- What is required
Copy the stretch of the interview excerpt from "Oh, I was so" through "to the hotel." word for word.

- Selected excerpt
Didn’t the doctor who saved your son’s life attend one of your recent concerts? That must have been a very special moment.
Oh, I was so excited that he was there. It meant a lot to me. And it was obviously really emotional for me. It was a magical show, and what’s funny is he told me yesterday there were so many people there, and it was packed. He was going to call Uber [after the concert], but for whatever reason, Uber didn’t recognize the arena. They weren’t coming to get him. He was like, I’m gonna get frickin’ stuck here!” And he told me that all of a sudden, these people stopped and said, “Are you the doctor of Noah?” And he said, “Yeah.” And they said, “Listen, what are you doing?” He said, “I’m waiting for the Uber.” And they said, “No, no, no. The least we can do is drive you!” And they put him in the car and took him back to the hotel.
Aww, that completely illustrates what you were saying earlier about your fans being more than just fans! I can tell you’re getting emotional talking about this.

- Entries shown
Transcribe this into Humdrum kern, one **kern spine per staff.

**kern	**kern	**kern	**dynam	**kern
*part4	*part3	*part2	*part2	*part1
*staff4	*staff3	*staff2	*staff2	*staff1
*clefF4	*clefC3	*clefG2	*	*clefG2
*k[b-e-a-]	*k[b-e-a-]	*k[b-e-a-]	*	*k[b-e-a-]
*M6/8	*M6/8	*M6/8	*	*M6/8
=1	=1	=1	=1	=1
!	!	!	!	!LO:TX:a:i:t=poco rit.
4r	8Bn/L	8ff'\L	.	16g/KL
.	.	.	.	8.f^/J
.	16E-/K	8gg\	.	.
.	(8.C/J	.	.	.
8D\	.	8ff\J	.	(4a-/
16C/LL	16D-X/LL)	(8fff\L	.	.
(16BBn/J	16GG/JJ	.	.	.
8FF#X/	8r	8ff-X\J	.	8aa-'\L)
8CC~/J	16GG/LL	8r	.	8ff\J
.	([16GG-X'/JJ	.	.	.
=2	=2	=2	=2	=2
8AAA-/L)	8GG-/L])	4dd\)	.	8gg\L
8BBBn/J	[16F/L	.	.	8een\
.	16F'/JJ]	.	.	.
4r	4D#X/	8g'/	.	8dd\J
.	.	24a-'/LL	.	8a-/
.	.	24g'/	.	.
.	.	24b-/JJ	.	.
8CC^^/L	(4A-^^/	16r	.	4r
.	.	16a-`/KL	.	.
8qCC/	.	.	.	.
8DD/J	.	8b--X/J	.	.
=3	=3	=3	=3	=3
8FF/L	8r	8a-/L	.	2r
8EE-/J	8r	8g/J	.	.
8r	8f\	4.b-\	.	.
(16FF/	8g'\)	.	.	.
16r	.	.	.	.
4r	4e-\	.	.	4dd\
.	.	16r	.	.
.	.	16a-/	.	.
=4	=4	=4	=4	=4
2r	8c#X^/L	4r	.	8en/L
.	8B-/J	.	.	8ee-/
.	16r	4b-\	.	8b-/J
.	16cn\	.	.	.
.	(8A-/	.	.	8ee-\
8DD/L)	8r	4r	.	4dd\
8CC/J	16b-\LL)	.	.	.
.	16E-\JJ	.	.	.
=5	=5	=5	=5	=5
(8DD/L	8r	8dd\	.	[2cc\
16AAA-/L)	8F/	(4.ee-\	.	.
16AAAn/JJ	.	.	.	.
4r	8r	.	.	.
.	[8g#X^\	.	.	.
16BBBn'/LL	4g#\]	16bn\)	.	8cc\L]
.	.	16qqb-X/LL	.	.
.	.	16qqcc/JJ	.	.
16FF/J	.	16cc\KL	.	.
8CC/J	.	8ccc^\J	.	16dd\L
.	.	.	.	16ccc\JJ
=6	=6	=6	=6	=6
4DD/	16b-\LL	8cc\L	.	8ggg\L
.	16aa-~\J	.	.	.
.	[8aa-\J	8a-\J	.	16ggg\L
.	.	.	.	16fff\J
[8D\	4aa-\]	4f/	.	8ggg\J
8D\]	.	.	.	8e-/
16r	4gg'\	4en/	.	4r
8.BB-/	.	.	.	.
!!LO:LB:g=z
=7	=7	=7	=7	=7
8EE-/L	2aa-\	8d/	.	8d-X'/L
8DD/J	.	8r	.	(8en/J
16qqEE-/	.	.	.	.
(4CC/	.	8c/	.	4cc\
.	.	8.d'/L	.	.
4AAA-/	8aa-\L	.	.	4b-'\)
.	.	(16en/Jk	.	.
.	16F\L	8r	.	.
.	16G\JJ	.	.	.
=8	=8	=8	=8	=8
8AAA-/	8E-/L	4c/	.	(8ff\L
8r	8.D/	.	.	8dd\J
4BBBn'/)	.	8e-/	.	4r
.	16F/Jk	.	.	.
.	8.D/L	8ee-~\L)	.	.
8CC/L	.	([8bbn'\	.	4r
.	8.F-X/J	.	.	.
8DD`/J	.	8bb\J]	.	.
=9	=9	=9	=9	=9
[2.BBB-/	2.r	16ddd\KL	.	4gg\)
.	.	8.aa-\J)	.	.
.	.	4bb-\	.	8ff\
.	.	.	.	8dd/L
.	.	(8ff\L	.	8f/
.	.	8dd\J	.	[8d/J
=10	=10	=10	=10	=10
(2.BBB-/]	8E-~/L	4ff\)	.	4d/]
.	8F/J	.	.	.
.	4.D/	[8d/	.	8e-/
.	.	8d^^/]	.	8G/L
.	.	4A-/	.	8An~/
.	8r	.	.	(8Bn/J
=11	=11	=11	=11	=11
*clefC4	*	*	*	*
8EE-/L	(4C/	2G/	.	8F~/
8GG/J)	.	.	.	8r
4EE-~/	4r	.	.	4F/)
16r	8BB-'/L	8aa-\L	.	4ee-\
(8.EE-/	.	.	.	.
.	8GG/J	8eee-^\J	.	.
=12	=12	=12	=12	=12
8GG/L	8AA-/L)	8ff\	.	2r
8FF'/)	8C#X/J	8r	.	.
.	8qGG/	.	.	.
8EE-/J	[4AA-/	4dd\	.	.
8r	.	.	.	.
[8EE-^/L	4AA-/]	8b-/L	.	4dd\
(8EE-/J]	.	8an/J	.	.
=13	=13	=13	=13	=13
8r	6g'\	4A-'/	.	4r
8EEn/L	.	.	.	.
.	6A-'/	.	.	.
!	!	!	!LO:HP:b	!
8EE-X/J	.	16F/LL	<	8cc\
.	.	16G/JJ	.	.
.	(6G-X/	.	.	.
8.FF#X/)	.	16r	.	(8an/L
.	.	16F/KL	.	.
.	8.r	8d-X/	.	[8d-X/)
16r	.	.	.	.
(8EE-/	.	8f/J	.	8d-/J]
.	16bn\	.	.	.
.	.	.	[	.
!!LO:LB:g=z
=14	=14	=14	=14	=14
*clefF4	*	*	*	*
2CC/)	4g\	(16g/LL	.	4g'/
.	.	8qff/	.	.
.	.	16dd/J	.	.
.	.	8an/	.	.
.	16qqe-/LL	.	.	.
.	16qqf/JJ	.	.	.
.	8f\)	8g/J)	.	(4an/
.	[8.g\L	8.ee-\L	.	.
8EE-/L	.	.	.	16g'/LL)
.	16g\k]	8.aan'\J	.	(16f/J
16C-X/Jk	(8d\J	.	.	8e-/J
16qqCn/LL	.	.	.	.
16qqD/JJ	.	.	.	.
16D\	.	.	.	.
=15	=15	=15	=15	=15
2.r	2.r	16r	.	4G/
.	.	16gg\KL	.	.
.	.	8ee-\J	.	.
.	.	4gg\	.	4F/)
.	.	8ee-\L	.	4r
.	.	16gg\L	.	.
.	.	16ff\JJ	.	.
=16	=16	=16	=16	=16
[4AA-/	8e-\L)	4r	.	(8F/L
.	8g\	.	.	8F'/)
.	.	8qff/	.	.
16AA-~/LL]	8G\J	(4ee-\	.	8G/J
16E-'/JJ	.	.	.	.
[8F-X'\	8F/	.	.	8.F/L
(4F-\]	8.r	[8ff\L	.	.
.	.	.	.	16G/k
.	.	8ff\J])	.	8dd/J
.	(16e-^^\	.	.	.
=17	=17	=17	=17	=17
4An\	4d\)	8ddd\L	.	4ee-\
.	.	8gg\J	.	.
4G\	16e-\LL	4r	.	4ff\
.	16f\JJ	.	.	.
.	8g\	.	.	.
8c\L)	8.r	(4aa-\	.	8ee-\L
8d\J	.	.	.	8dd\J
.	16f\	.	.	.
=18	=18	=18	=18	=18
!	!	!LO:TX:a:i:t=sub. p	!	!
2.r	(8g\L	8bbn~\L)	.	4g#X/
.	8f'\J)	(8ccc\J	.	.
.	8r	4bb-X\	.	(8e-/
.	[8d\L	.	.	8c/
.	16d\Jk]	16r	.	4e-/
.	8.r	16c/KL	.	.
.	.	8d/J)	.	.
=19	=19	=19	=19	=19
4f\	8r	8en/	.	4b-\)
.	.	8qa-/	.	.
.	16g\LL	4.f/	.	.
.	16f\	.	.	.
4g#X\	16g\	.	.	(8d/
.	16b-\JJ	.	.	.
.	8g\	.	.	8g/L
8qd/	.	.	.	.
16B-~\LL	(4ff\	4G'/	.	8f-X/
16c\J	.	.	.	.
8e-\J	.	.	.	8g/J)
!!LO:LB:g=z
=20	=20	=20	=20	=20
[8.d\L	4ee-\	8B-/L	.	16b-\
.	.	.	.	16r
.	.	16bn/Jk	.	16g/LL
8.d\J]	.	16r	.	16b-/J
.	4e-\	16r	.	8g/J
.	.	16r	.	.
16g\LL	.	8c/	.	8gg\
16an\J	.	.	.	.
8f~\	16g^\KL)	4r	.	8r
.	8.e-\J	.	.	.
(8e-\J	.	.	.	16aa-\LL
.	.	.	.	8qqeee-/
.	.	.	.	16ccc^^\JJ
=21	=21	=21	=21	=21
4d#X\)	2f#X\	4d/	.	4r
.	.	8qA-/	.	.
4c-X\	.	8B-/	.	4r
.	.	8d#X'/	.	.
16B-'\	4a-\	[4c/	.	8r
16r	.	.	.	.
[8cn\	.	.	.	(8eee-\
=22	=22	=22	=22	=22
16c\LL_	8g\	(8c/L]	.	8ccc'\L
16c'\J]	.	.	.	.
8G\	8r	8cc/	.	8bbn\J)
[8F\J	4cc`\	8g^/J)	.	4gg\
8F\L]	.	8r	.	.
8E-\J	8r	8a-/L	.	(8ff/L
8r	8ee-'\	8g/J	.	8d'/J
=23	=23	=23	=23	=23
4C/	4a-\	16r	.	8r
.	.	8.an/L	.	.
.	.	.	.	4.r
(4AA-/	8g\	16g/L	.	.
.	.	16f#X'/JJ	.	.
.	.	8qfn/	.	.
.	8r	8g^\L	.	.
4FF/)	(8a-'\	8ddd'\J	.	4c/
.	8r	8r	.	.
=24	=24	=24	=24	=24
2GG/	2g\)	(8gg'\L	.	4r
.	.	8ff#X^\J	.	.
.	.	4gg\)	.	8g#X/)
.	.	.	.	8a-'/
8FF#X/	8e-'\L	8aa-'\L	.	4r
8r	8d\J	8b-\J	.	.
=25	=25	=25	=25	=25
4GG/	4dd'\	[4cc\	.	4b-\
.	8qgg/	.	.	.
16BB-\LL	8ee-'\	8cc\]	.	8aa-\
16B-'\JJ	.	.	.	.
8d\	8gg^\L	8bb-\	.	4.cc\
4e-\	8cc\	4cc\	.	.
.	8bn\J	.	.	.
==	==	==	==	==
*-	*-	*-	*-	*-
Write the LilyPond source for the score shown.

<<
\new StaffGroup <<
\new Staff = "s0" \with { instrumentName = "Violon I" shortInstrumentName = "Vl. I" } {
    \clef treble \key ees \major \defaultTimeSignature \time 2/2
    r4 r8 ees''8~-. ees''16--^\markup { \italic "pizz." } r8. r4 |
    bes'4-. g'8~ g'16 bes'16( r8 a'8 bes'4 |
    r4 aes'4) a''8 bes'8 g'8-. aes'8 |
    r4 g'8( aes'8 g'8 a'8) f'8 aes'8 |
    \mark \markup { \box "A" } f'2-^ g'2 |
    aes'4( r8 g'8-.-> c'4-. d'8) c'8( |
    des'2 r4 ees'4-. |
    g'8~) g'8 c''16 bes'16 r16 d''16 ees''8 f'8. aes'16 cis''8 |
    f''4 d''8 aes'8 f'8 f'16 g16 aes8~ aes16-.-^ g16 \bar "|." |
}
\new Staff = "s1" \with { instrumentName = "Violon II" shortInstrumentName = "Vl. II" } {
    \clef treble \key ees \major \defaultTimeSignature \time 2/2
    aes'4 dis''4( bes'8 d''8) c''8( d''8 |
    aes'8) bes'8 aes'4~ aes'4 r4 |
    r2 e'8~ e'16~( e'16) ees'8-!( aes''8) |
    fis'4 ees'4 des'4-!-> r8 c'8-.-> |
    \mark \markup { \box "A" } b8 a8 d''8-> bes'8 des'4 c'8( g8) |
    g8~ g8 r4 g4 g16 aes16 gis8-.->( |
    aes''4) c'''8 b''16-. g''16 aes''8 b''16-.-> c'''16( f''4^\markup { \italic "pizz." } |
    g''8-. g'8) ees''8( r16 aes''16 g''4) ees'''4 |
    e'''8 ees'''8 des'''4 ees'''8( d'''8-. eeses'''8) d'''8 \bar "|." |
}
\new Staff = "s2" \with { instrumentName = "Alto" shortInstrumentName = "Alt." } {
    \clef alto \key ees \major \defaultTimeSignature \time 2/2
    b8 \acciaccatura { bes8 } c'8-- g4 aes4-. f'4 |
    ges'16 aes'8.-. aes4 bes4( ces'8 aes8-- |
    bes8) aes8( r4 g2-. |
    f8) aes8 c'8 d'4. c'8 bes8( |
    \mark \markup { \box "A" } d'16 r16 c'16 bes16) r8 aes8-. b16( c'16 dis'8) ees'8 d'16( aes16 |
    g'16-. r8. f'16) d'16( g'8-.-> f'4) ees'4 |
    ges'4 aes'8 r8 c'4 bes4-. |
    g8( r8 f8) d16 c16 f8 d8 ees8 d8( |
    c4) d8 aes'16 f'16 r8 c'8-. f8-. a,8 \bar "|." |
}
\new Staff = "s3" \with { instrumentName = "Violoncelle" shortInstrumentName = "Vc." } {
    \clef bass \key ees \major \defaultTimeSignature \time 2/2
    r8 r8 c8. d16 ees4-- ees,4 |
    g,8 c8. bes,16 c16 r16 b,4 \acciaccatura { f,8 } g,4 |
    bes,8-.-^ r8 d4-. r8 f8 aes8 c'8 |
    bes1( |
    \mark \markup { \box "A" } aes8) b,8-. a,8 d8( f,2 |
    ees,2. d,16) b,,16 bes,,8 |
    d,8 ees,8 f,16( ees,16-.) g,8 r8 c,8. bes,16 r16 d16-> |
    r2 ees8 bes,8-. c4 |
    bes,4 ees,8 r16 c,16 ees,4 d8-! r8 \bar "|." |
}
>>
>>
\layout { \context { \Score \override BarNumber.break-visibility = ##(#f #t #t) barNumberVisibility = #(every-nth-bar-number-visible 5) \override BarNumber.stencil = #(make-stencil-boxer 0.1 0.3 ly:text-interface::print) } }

- Your response
Oh, I was so excited that he was there. It meant a lot to me. And it was obviously really emotional for me. It was a magical show, and what’s funny is he told me yesterday there were so many people there, and it was packed. He was going to call Uber [after the concert], but for whatever reason, Uber didn’t recognize the arena. They weren’t coming to get him. He was like, I’m gonna get frickin’ stuck here!” And he told me that all of a sudden, these people stopped and said, “Are you the doctor of Noah?” And he said, “Yeah.” And they said, “Listen, what are you doing?” He said, “I’m waiting for the Uber.” And they said, “No, no, no. The least we can do is drive you!” And they put him in the car and took him back to the hotel.